■ **Exercise set**
[1] Please return everything from "# Dishwasher Whine" down to "Gallery series. Thanks!!" in the dishwasher whine thread, copied word for word.
[2] In the dishwasher whine thread, what make and series of dishwasher does the original poster own?
[3] Continue the dishwasher whine thread from the point where it stops.

■ **Text for analysis**

▽

# Dishwasher Whine



## andrewhharmon (Dec 8, 2010)

My dishwasher has started to make a whining noise. The problem seems to be getting worse. It happens through out the cycle, but isn't constant. Kinda comes and goes. I don't know how to even start troubleshooting this. I've uploaded 2 videos. The first is the noise where it's constant through the whole clip. The 2nd is normal, and a quick little blurt of the noise. I'm assuming the pump/motor has something in it, or is going bad. Any help would be great. It's a Frigidaire Gallery series. Thanks!!

may have to turn your sound up a bit
http://www.youtube.com/watch?feature=player_profilepage&v=CZLwnEY6WcA

http://www.youtube.com/watch?v=ICfRVq9aU2c&feature=player_profilepage


----------



## gnikhpesoj (Feb 20, 2011)

△

■ **Supplied entries**
▽

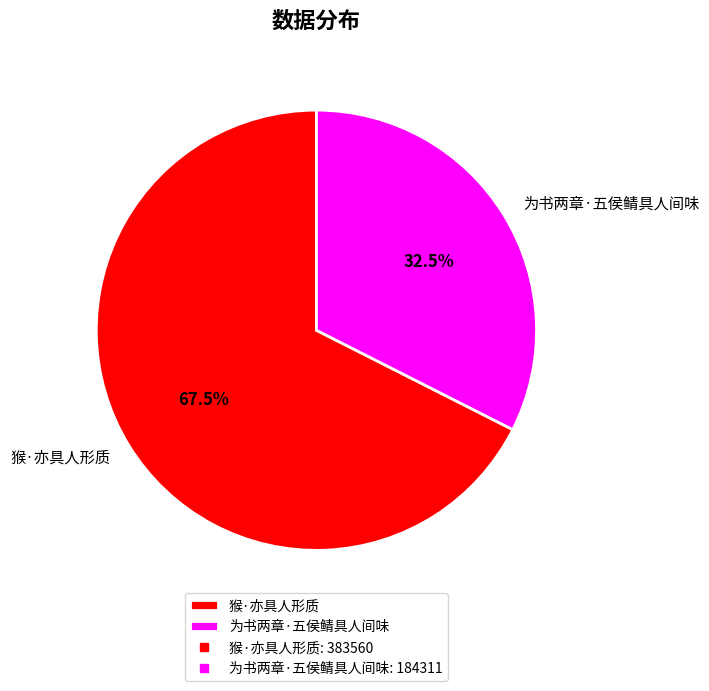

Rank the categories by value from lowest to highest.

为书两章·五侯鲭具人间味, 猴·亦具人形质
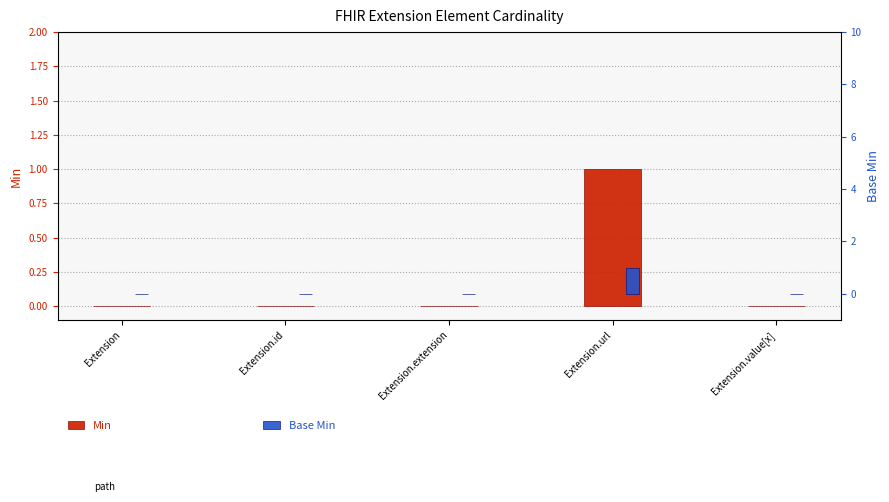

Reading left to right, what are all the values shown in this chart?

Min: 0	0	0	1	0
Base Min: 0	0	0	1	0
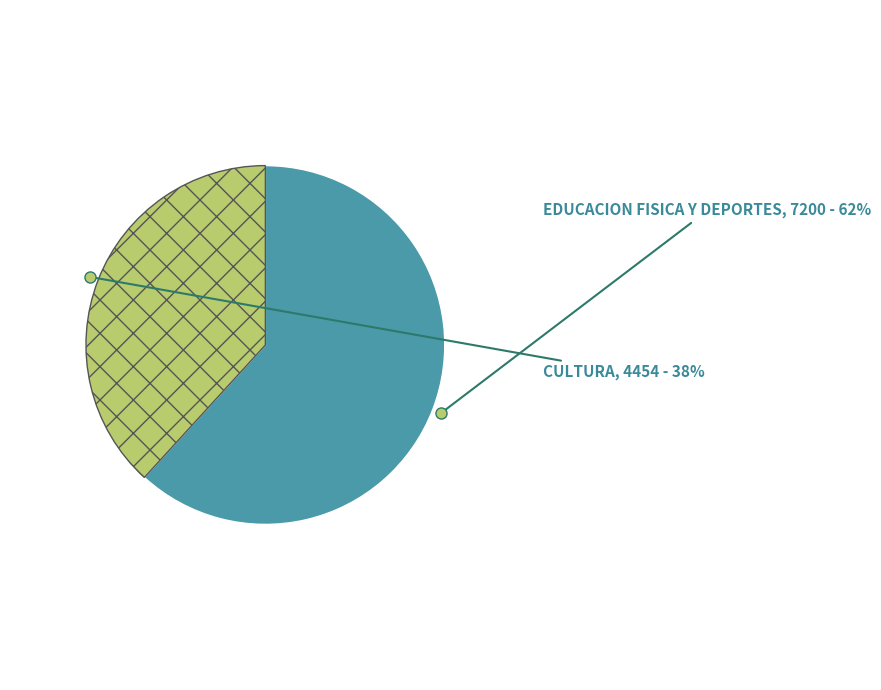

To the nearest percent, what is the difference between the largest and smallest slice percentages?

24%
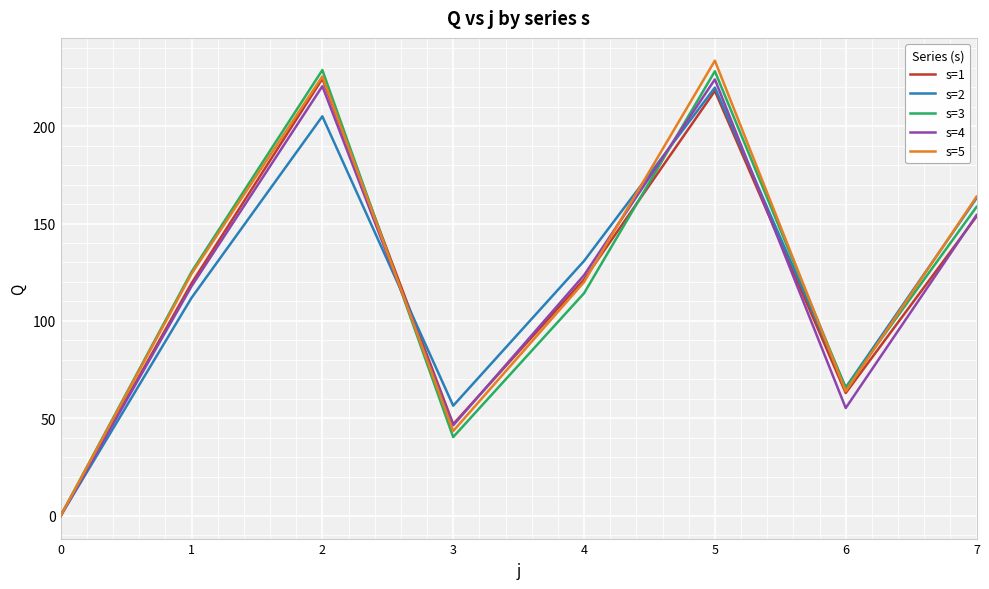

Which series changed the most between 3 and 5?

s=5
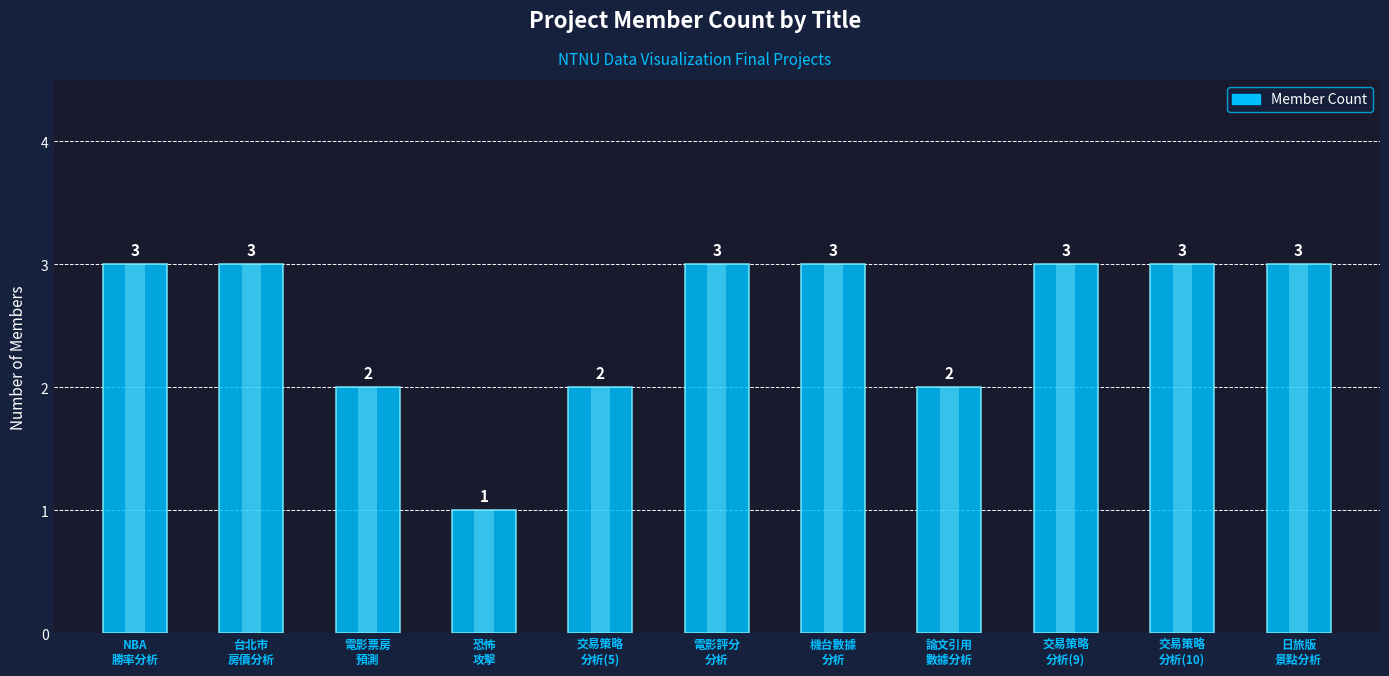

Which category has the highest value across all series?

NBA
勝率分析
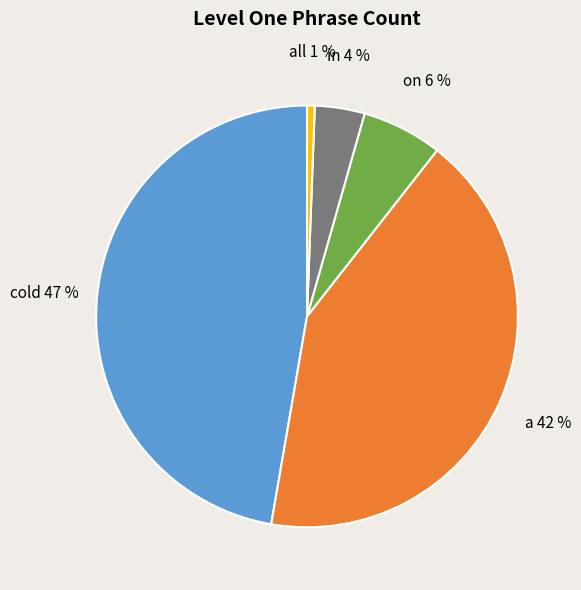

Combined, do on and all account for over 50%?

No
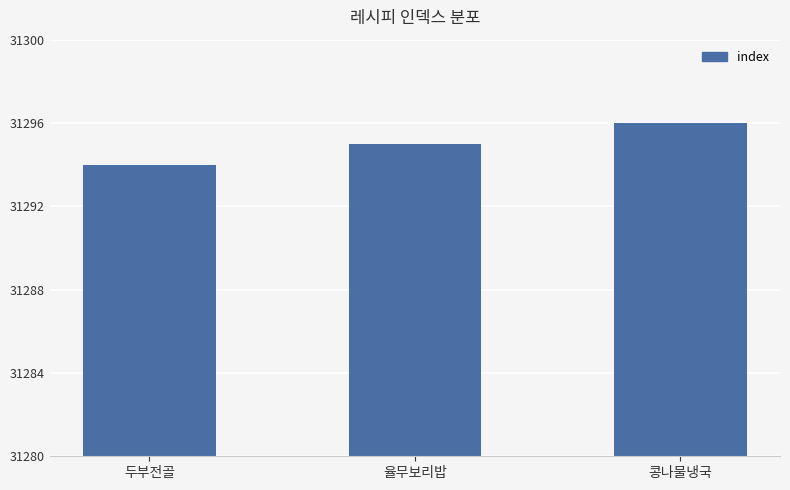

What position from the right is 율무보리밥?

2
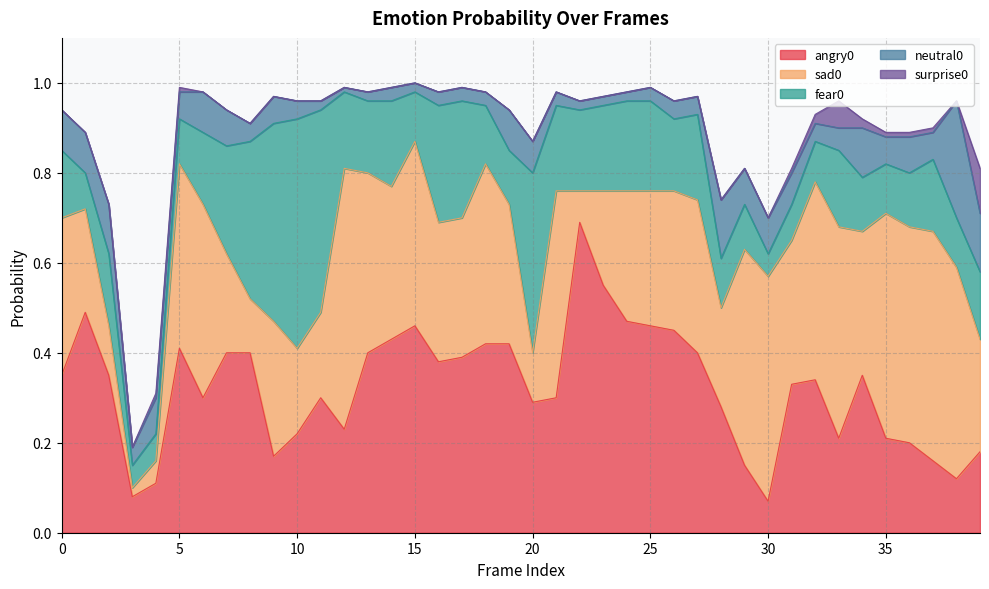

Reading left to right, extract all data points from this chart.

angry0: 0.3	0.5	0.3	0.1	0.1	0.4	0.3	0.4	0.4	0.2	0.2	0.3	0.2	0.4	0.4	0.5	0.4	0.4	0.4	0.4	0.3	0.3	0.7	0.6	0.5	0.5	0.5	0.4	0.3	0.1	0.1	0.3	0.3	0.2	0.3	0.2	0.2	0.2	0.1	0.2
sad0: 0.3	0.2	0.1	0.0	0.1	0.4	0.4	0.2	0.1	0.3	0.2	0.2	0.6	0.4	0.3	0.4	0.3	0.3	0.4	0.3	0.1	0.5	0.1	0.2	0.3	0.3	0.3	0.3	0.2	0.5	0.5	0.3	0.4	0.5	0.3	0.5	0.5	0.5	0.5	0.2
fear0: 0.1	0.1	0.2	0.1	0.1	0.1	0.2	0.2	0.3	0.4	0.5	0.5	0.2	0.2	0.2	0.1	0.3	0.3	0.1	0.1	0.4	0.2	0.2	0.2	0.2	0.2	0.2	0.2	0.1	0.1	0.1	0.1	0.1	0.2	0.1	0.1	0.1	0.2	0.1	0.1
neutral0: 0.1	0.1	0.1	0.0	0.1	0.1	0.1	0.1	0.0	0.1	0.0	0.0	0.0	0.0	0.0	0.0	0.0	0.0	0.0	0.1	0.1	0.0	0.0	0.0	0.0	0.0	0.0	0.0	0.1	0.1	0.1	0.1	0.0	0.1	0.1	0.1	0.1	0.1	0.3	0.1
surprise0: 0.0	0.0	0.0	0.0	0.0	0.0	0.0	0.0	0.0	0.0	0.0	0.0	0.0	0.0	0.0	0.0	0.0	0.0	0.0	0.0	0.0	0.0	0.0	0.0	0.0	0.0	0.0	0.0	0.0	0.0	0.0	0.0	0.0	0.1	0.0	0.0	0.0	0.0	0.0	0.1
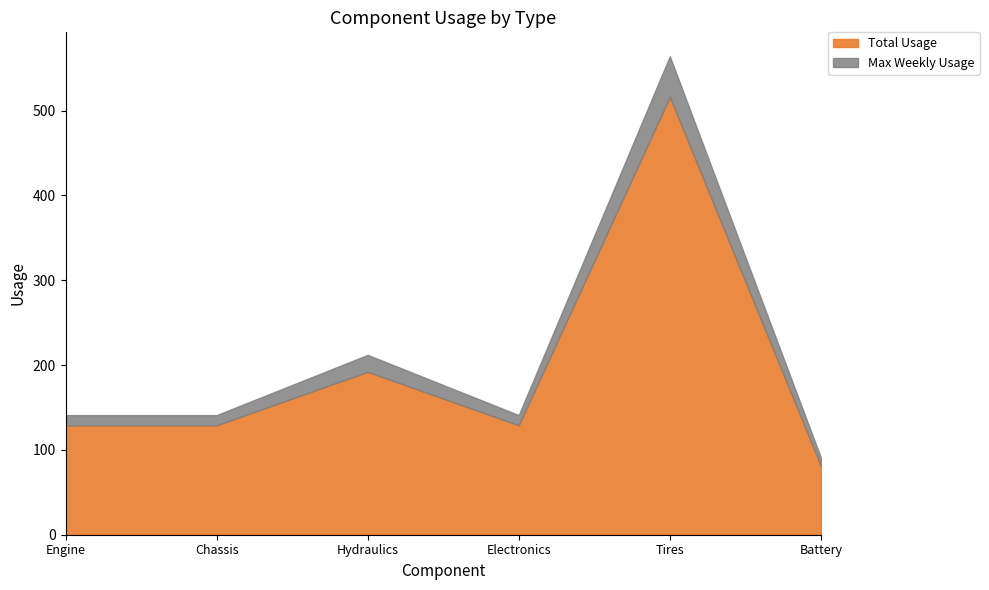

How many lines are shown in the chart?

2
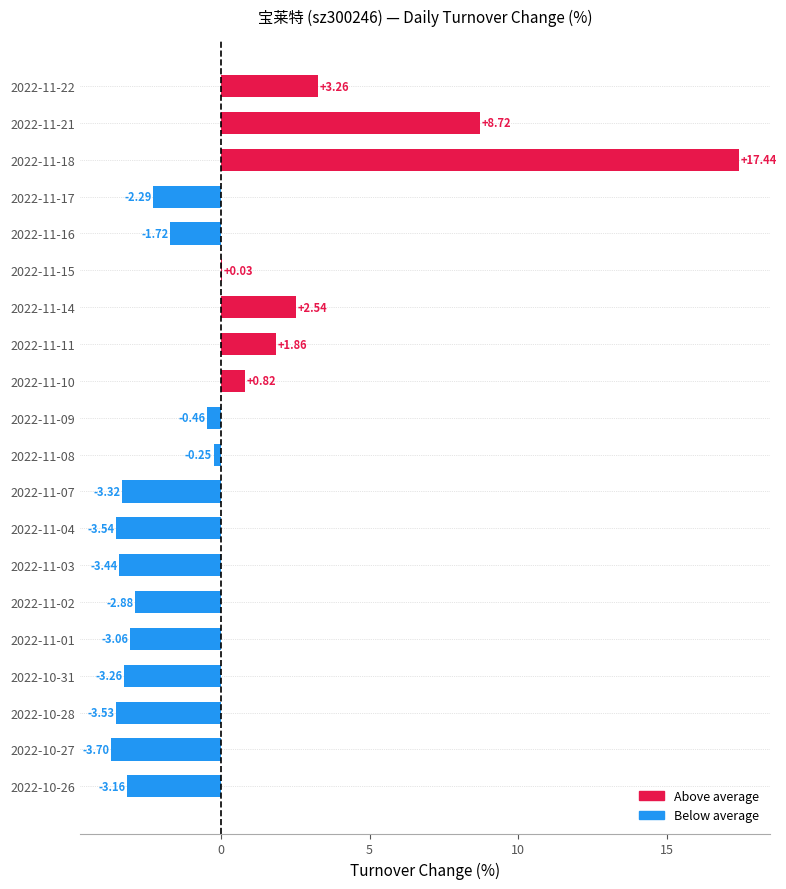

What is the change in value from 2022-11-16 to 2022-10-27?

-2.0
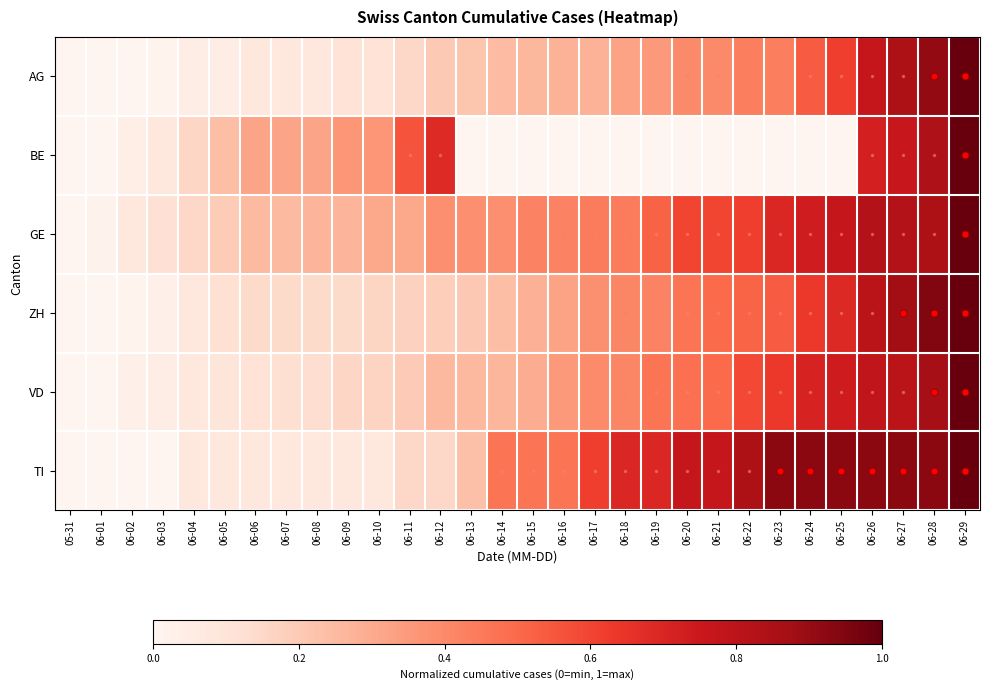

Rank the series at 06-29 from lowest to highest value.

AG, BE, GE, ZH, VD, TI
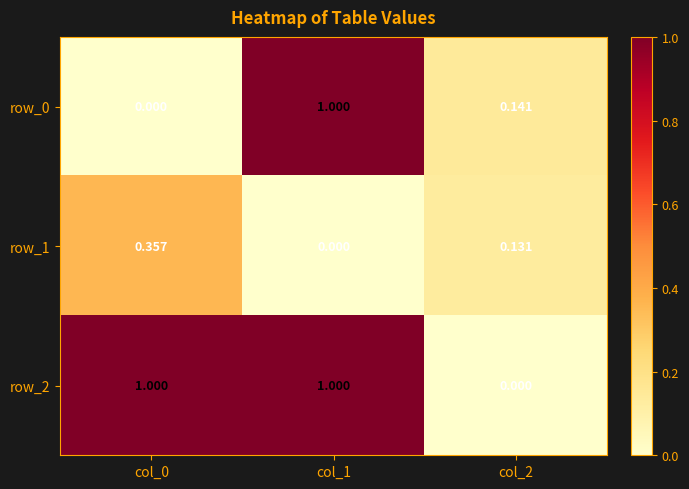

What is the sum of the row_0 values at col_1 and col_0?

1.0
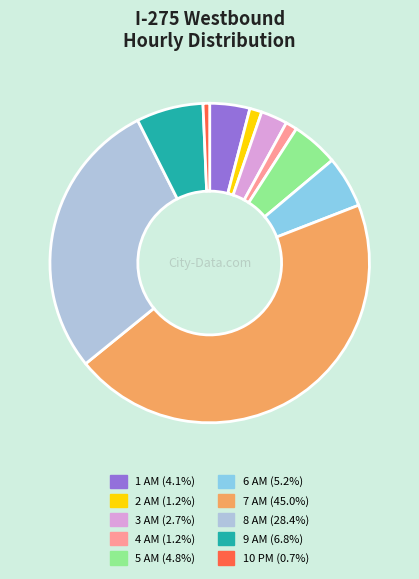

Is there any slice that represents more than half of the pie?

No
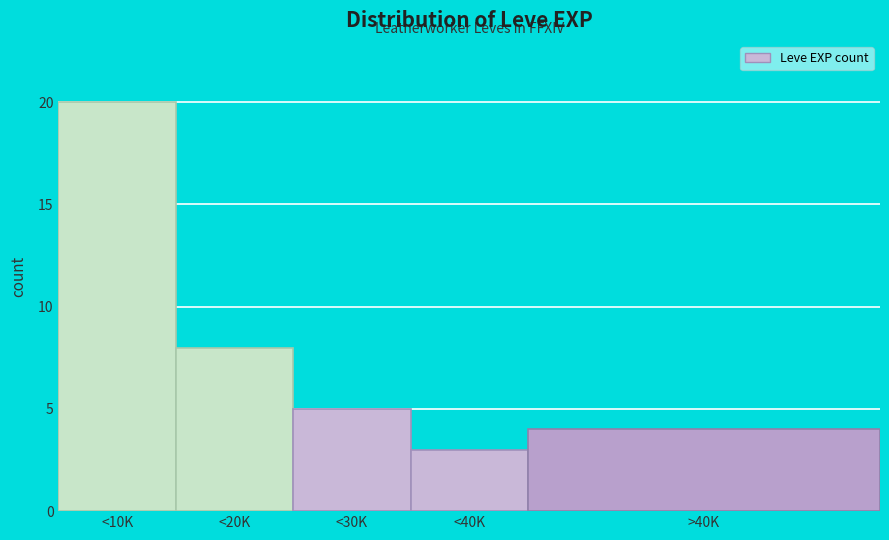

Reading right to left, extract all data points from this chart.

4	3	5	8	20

△

■ **Exercise responses**
[1]
# Dishwasher Whine



## andrewhharmon (Dec 8, 2010)

My dishwasher has started to make a whining noise. The problem seems to be getting worse. It happens through out the cycle, but isn't constant. Kinda comes and goes. I don't know how to even start troubleshooting this. I've uploaded 2 videos. The first is the noise where it's constant through the whole clip. The 2nd is normal, and a quick little blurt of the noise. I'm assuming the pump/motor has something in it, or is going bad. Any help would be great. It's a Frigidaire Gallery series. Thanks!!

[2] A Frigidaire Gallery series.

[3]
*Loud Dishwasher*

I also have a Frigidair that make the exact same noise. It is the bearings in the water pump that moves the water inside the dishasher and also the drain. If you remove the toe kick and look with a flash light, it looks like a small motor almost touching the floor. you may even see a couple drops of oil from the pre oiled bearings. The wires are slide on and the hoses are clamped. Mine has been doing that on and off for about a year now. I looked at parts when I first heard it, then the replacement pump was around a hundred bucks. Hasen't been high enough priority for me to spend it yet. May be cheaper now. Check your model for a recall/warrenty, it looks newer than mine.


----------



## hardwareman (Oct 9, 2010)

that does not sound like a bearing , most likely some type of hard substance that is getting under the soft food disposer blade. Either give it a few more times to see if it will dislodge and get pumped out or you may have to take the filter off the pump and the cover off the impeller and see what is there.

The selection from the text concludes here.